The Lost Art of Poo-Doo

A botanist who scours shelves for mysterious old books and herbals is likely to find something unusual eventually, especially in private collections of books which have somehow ended up for sale at the Faith Farm. Of great rarity in my collection are a set of small books which belonged to a priest, on the Ritual and Practice of Poo-Doo, Its Use in Human Kind.

Poo-Doo allows the permanent externalization of painful conflict inflicted upon the primal creative ego, for the release and assured removal of anger and guilt over anger, honing judgement for better reflexes against approaching repeat conflicts which the ego then successfully anticipates and deflects.

Somewhat Pavlovian in theory, Poo-Doo bases its approach to adapting to mental pain inflicted by others, on a cyclical human tendency towards conflicts which re-occur. It happens due to an unresolved seed-conflict which is buried and dealt with in our inner, controllable world. Inside we can safely detest, abhor, hex, and make fun of our tormentors without seeming to have any imperfections. The Priests of Poo Doo consider this to be the road to illness whereupon the personality is launched onto a socio-path or a pyscho-path.

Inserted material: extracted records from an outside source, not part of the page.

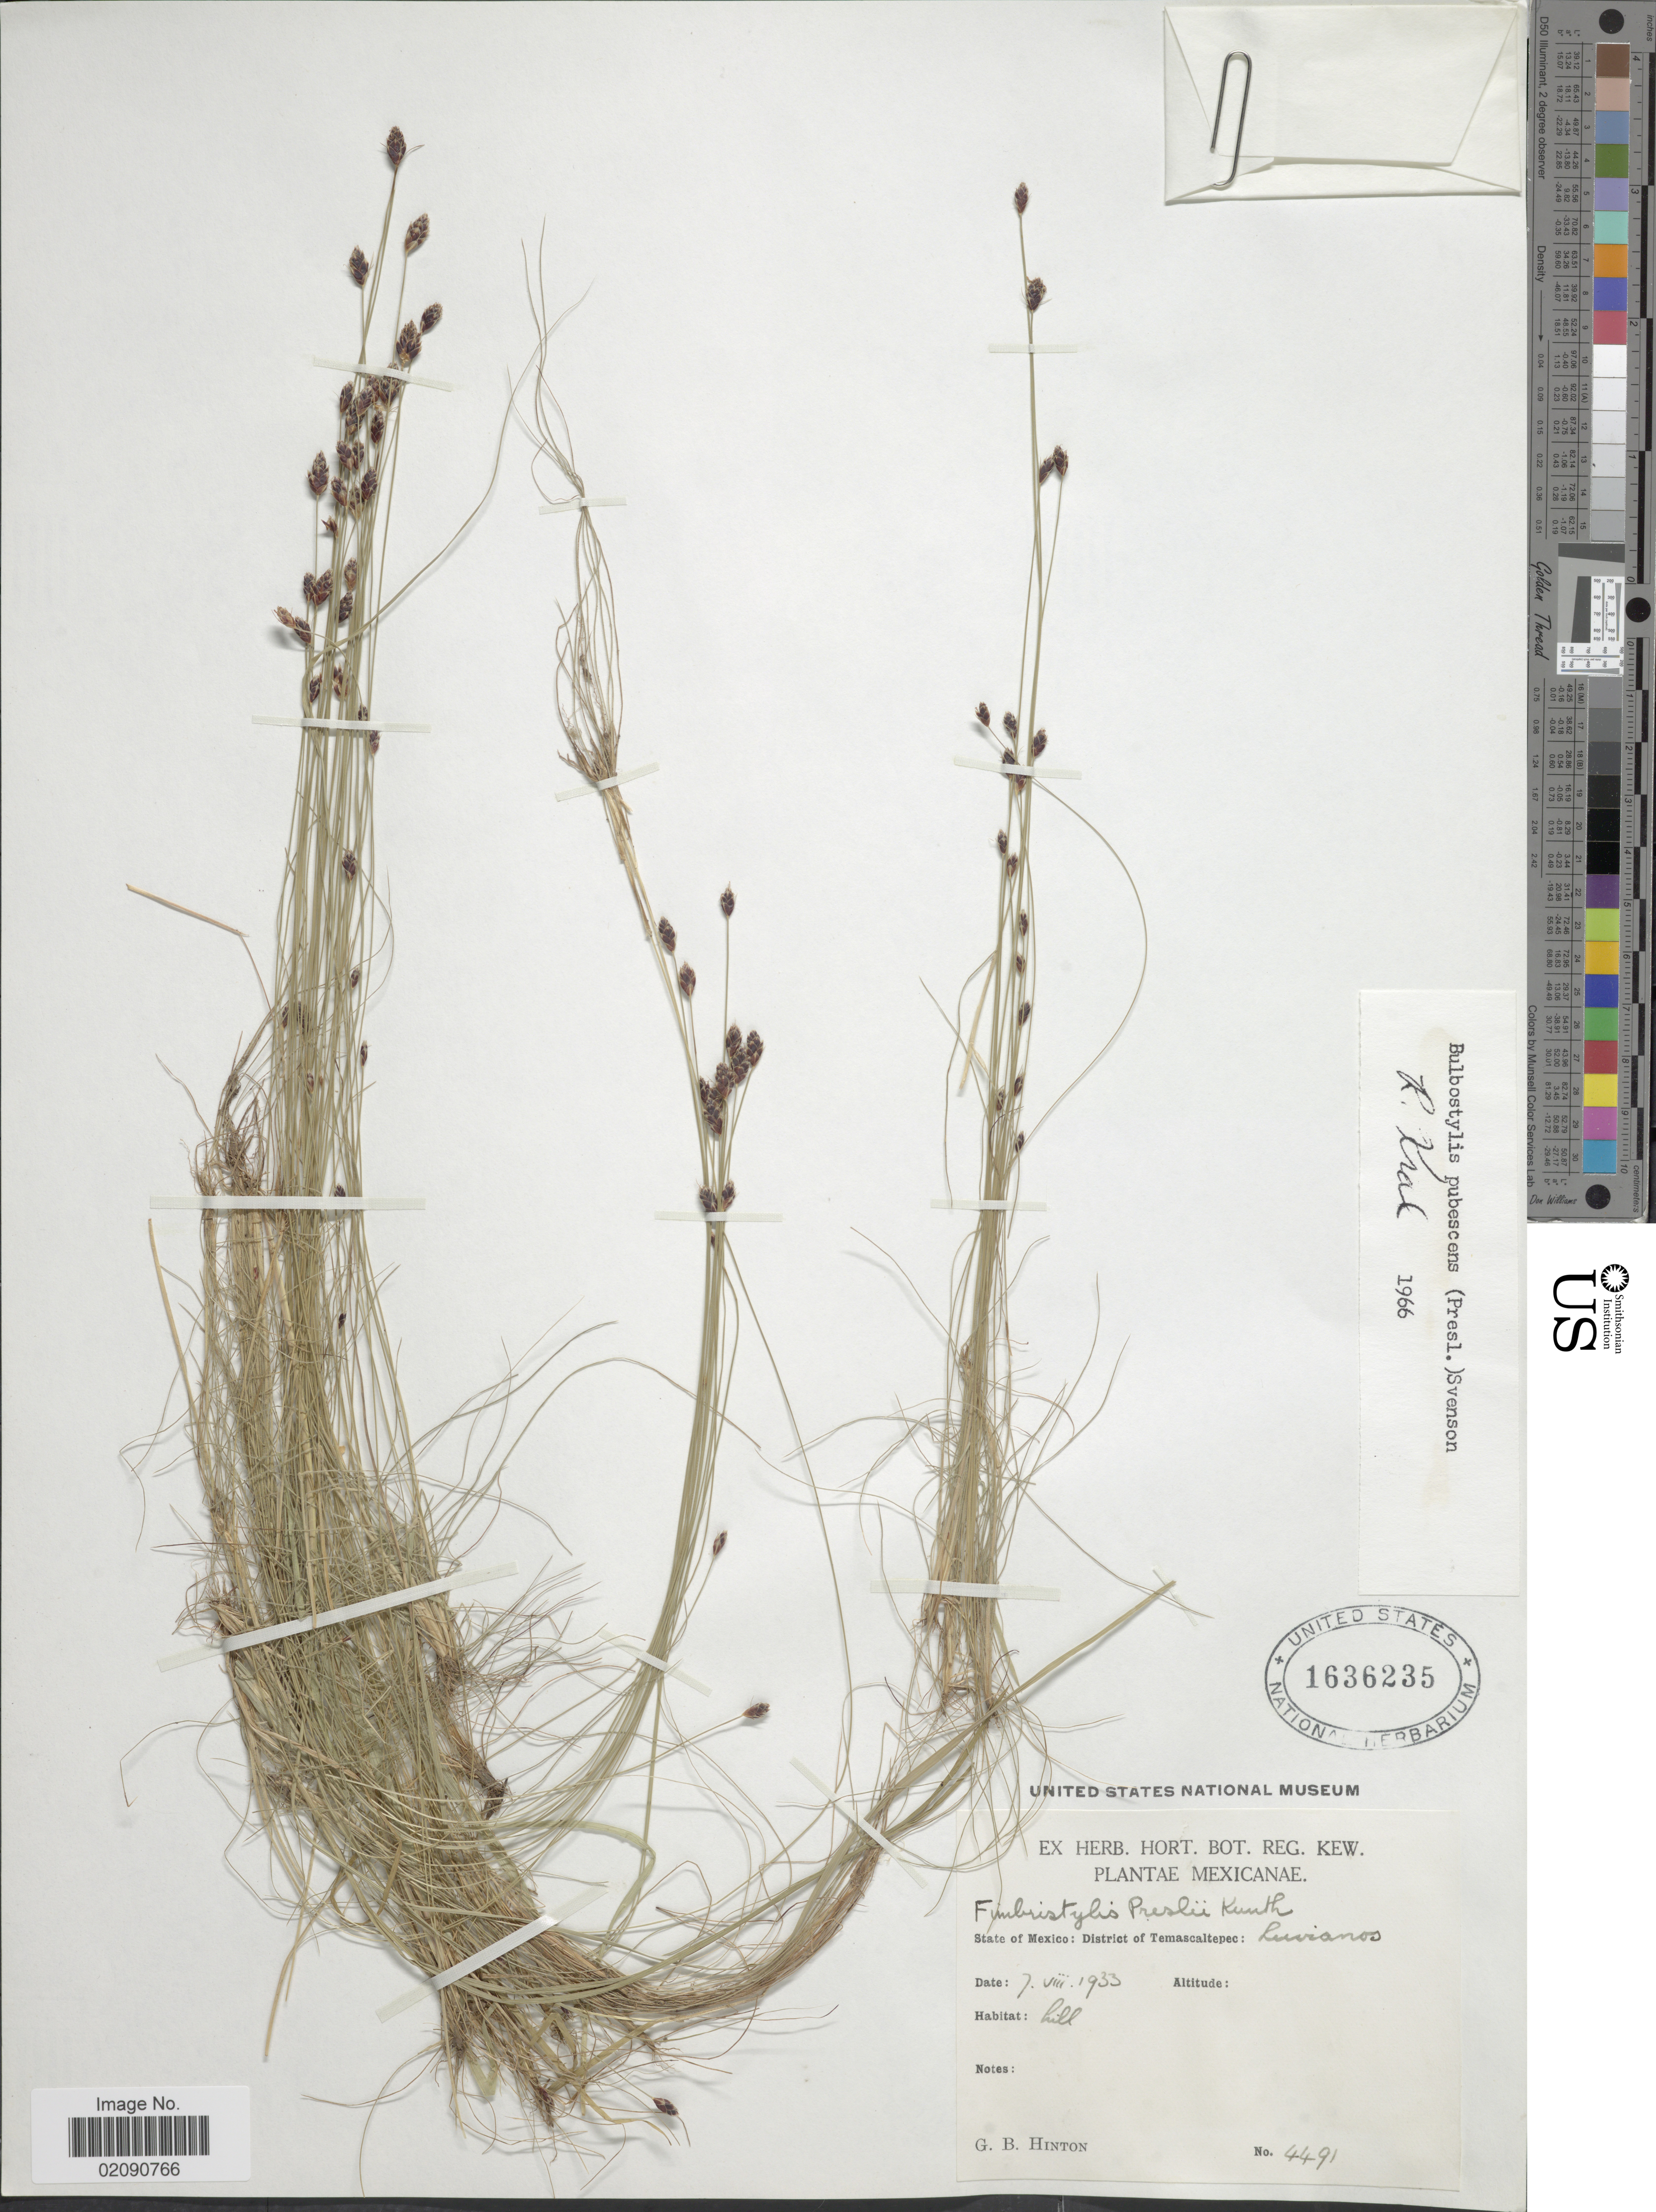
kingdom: Plantae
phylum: Tracheophyta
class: Liliopsida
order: Poales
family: Cyperaceae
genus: Bulbostylis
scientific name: Bulbostylis pubescens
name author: (J. Presl & C. Presl) Svenson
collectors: G. B. Hinton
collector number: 4491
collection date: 1933-08-07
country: Mexico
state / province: México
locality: State of Mexico: District of Temascaltepec: Luvianos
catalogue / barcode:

In either case, where seeds have been planted as the result of a previous serious injury to the psyche, they have to be eradicated to end the cycle of regrowth which is often triggered by trivial occurrences, the older we get.

As I say it is a little set of books, as Poo-Doo is applied and taught by books, according to the needs, age, and type injury to the individual. Extreme Poo-Doo is the highest level, and used only when possibility of mental breakdown or debilitating sadness is eminent.

According to the texts, Poo-Doo is contraindicated in injustice-gatherers, Narcissism, and the frankly insane, but highly useful in cases of depression, multiple personality and mood disorders. The treatment mode and course must be thought out carefully to allow a safe but effective release of anger and aggression which is at the same time pleasurable and humorous, and allows the Self to react in private, yet actively in the external world. It is only there the Self can overcome and continue to charge forward rather than harbor an inner city of people not gotten along with, which in effect, retains them forever to torment from the subsconsious.

One case described that of a woman who was banned from her Yoga Class due to a conflict created by her top competitors, though the three had been lunch companions for years. Considering it was Yoga, after all, and the center of the woman's life, being cut off and betrayed from the Unity of Life by her closest spiritual comrades could not be justified in her external thinking. She was really ticked off.

She was assigned a Poo-Doo Practioner who discovered the companions had given her a certain pair of lycra Yoga pants one birthday. The Practitioner then selected an applicable pamphlet and told the woman to go home and read it for herself. The therapy prescribed that in absolute privacy, the wounded patient use a Sharpie and every inch of fabric to write "Goodbye" So and So "So Long, Farewell," anything funny, using the names of the offenders, with generous use of "Goodbye." No hostilities or curses were allowed, just as many ways of saying personal toodle-loos as possible were encouraged.

The instructions were to plan at least one hour for a thorough job of decorating fabric for Poo-Doo. Then the use of sewing scissors was allowed, which cut through lycra with a satisfying sensation, to carefully and tenderly render the fabric into tiny pieces, as if it were a sewing project of the greatest importance. The activity was to take place in the patient's favorite room, with music or programming, and pure essential oil aromatherapy. The remains of the pants filled two small grocery bags.

Now comes the essence of Poo-Doo, for the completion of therapy requires patience and time, or disastrous consequences may occur. The externalized private healing would be no longer private because explanations and a plumber would be required.

The contents of the two bags were to be disposed of in already-necessary acts of flushing. This meant gleeful removal by sewer system, but a few tiny pieces of lycra at a time. The bags were kept handy in a decorative basket so that every flush would serve a double purpose, and it was an entire four months till the last curl of lycra went its course.

The woman experienced complete, private self-liberation from a disturbing situation which she consciously knows is stored in tertiary treatment wastewater, where it belongs.

No one else need ever know what we do with Poo Doo, particularly at the upper late stage levels, where our most fundamental creativity becomes the central component of therapy.